Now, let’s look at the objective function. Because we assume that \(\ell_1^*, \ell_2^*, \dots, \ell_m^*\) is a solution, it thus minimizes the objective function \(\sum_{i=1}^m \ell_i p_i\). However, there is nothing stopping us from choosing new values for each \(\ell_i\), which we denote \(\ell_i^{**}\) such that \(0 < \ell_i^{**} < \ell_i^*\). If we do so, then it follows that the objective function will be smaller for these new values. That is,

\[0 < \ell_i^{**} < \ell_i^* \implies \sum_{i=1}^m \ell_i^{**} p_i < \sum_{i=1}^m \ell_i^* p_i\]Because \(\ell_i^{**}\) further minimizes the objective function, it must be the case that \(\ell_i^*\) is not the true solution! Thus, our original assumption that the solution leads to \(\sum_{i=1}^m \frac{1}{B^{\ell_i}} < 1\) must be wrong! Indeed, it must be the case that

\[\sum_{i=1}^m \frac{1}{B^{\ell_i^*}} = 1\]So far, we’ve made a bunch of changes to this optimization problem to make it ever more straightforward to solve. Can we go further? Let’s do a quick change of variables and let

\[q_i := \frac{1}{B^{\ell_i}}\]This then implies that

\[\ell_i = \log_B \frac{1}{q_i}\]which leads to a new form of the optimziation problem:

\[\underset{q_1, q_2, \dots, q_m \in \mathbb{R}+}{\text{min}} \sum_{i=1}^m p_i \log_B \frac{1}{q_i}\]subject to

\[\sum_{i=1}^m q_i = 1\]where \(\mathbb{R}+\) is the set of strictly positive real numbers. This optimization problem can now easily be solved using Lagrange Multipliers!

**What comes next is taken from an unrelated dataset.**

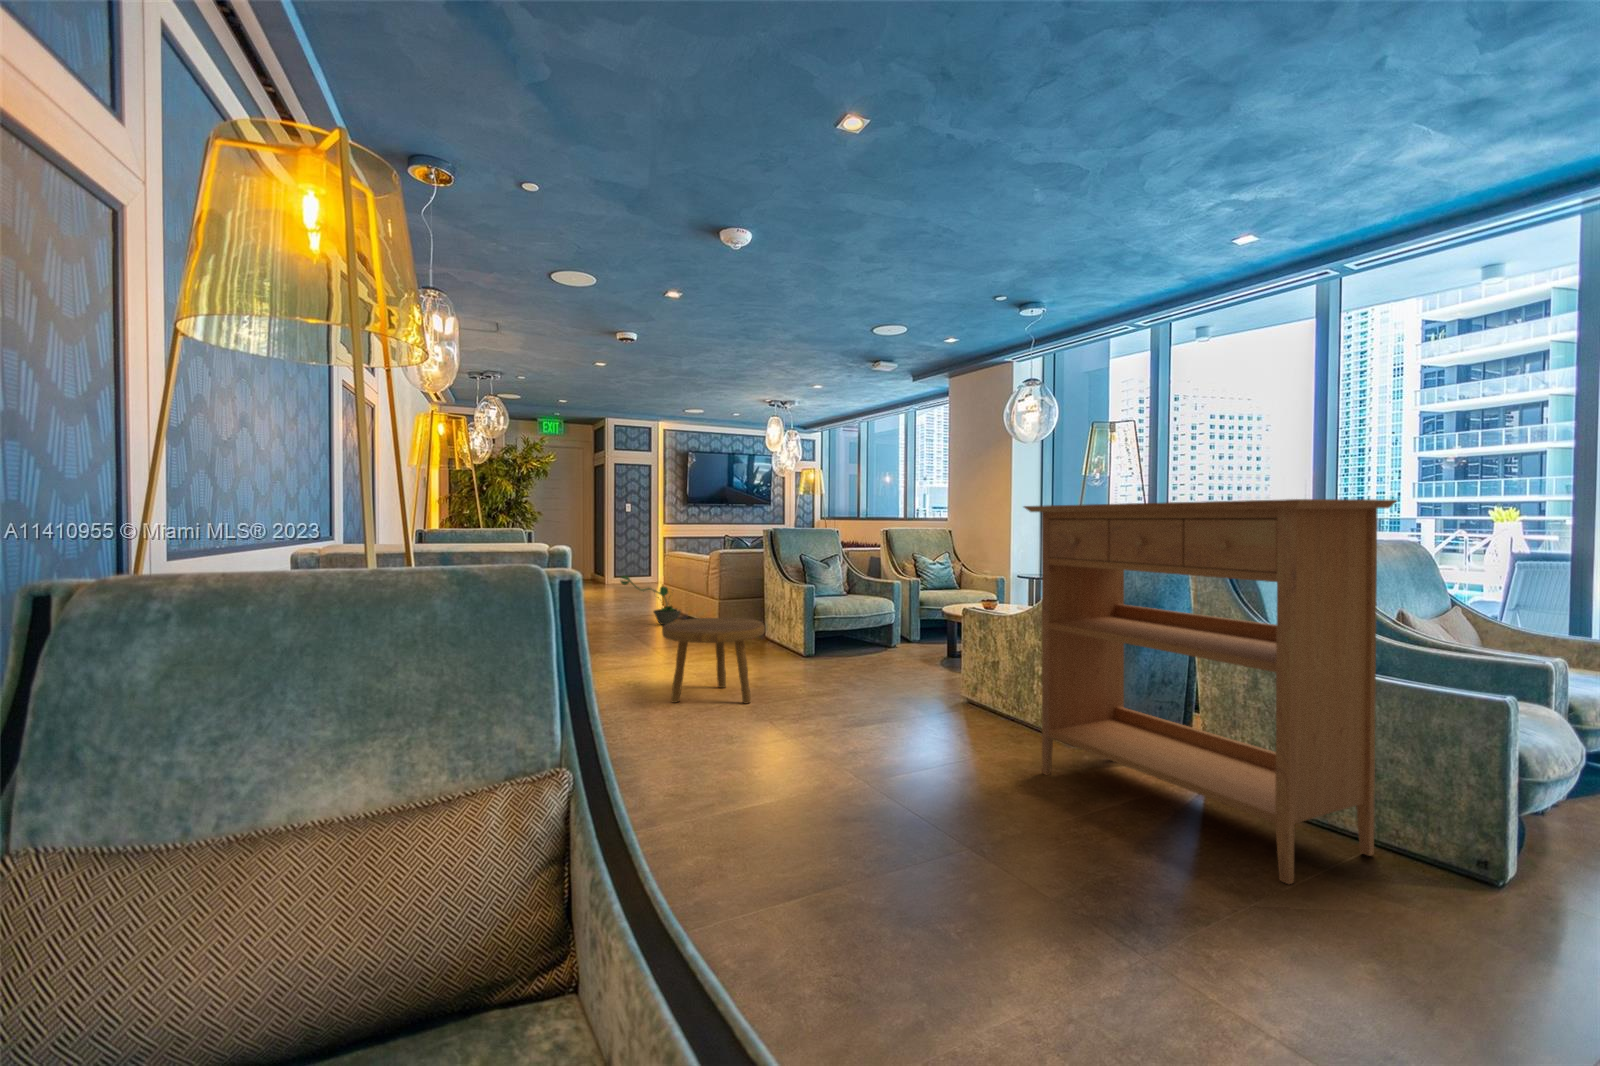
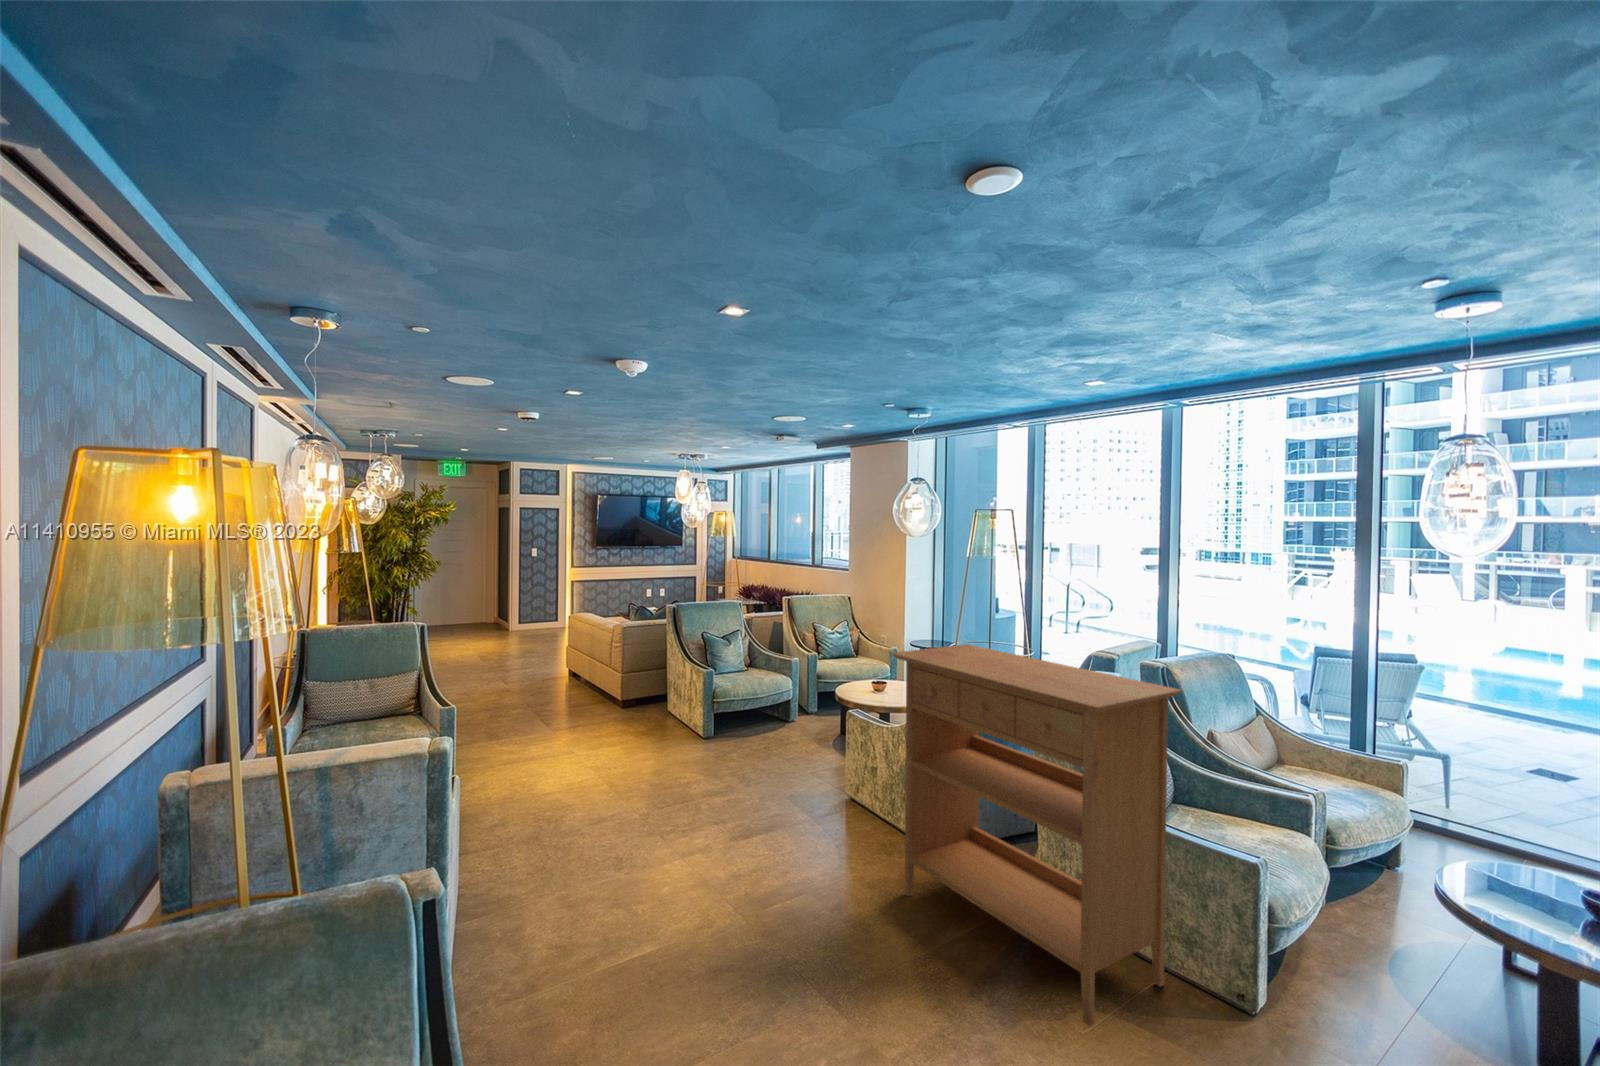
decorative plant: present [621,576,681,625] -> none [521,643,585,691]
footstool: present [662,618,765,703] -> none [559,716,660,808]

To do so, we form the Lagrangian:

\[\mathcal{L}(q_1, \dots, q_m, \lambda) := \sum_{i=1}^m p_i \log_B \frac{1}{q_i} + \lambda\left(\sum_i q_i - 1\right)\]We now compute the partial derivative with respect to each \(q_i\) and set it to 0:

\[\begin{align*} \frac{\partial}{\partial q_i} \sum_{i=1}^m p_i \log_B \frac{1}{q_i} + \lambda\left(\sum_i q_i - 1\right) &= 0 \\ \implies -\frac{p_i}{q_i \log B} + \lambda &= 0 \\ \implies q_i &= \frac{p_i}{\lambda \log B}\end{align*}\]Now, with the the equation \(\sum_{i=1}^m q_i = 1\) and each partial derivative set to zero, we solve for \(q_i\) and \(\lambda\). Plugging \(q_i = \frac{p_i}{\lambda \log B}\) into the equation \(\sum_{i=1}^m q_i = 1\), we get

\[\lambda \log B = \sum_{i=1}^m p_i \implies \lambda \log B = 1 \implies \lambda = \frac{1}{\log B}\]Finally we plug this back into each \(q_i = \frac{p_i}{\lambda \log B}\) and see that

\[\forall i, \ p_i = q_i\]Recall, each \(q_i\) is a variable that we substituted for \(\frac{1}{B^{\ell_i}}\), which means that our final solution is given by

\[\ell_i^* = \log_B \frac{1}{p_i}\]Plugging in this solution to the objective function we arrive at our final lower bound on the expected code word length! It is simply

\[\sum_{i=1}^m p_i \log_B \frac{1}{p_i}\]This is precisely the entropy of \(X\)!